Gather every line in the records below that contains the string "collectors" and copy each one in full.
--- START Exercise data ---
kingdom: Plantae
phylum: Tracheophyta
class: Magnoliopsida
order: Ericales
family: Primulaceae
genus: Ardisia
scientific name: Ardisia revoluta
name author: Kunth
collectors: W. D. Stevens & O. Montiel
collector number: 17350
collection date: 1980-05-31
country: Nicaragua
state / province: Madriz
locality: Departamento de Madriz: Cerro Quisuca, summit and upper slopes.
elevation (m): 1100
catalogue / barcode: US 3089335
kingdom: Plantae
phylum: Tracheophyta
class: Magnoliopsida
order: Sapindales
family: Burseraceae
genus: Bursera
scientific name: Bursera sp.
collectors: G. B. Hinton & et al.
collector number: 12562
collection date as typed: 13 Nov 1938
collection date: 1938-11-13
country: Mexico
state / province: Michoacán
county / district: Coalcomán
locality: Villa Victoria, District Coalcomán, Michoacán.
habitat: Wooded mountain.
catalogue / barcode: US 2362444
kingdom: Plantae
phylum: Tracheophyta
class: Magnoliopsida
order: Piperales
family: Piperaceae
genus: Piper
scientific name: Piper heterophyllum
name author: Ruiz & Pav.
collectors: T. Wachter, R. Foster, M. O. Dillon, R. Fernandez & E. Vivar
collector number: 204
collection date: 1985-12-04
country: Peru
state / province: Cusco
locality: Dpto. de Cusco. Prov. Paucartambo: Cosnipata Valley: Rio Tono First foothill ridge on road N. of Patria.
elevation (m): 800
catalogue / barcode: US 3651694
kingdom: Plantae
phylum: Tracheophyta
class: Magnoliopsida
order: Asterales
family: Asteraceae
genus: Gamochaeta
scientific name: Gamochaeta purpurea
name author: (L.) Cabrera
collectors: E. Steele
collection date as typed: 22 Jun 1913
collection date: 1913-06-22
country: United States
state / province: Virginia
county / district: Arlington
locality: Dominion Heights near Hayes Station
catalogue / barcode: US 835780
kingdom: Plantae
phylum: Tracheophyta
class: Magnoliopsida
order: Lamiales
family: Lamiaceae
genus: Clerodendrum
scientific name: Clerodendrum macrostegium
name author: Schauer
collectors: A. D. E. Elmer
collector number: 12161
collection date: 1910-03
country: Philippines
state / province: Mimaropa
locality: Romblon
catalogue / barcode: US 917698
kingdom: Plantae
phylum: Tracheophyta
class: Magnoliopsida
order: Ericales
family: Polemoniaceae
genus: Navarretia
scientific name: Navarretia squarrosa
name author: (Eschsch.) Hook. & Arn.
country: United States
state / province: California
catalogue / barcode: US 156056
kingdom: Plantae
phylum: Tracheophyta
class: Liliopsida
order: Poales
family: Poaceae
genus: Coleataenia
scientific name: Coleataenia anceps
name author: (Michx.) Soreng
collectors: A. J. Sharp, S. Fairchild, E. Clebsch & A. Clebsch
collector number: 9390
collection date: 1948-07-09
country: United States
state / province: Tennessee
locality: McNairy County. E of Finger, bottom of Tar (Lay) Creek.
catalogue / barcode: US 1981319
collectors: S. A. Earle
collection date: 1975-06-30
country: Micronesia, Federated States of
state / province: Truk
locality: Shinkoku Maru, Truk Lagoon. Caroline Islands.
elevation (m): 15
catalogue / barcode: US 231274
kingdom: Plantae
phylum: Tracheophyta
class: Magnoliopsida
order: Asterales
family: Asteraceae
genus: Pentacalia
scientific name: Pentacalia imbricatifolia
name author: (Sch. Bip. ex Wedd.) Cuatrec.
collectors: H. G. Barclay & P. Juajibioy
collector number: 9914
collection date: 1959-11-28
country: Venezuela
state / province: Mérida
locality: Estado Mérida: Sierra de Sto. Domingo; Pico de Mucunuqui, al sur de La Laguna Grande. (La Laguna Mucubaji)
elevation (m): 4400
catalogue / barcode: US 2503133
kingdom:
--- END Exercise data ---
Written solution:
collectors: W. D. Stevens & O. Montiel
collectors: G. B. Hinton & et al.
collectors: T. Wachter, R. Foster, M. O. Dillon, R. Fernandez & E. Vivar
collectors: E. Steele
collectors: A. D. E. Elmer
collectors: A. J. Sharp, S. Fairchild, E. Clebsch & A. Clebsch
collectors: S. A. Earle
collectors: H. G. Barclay & P. Juajibioy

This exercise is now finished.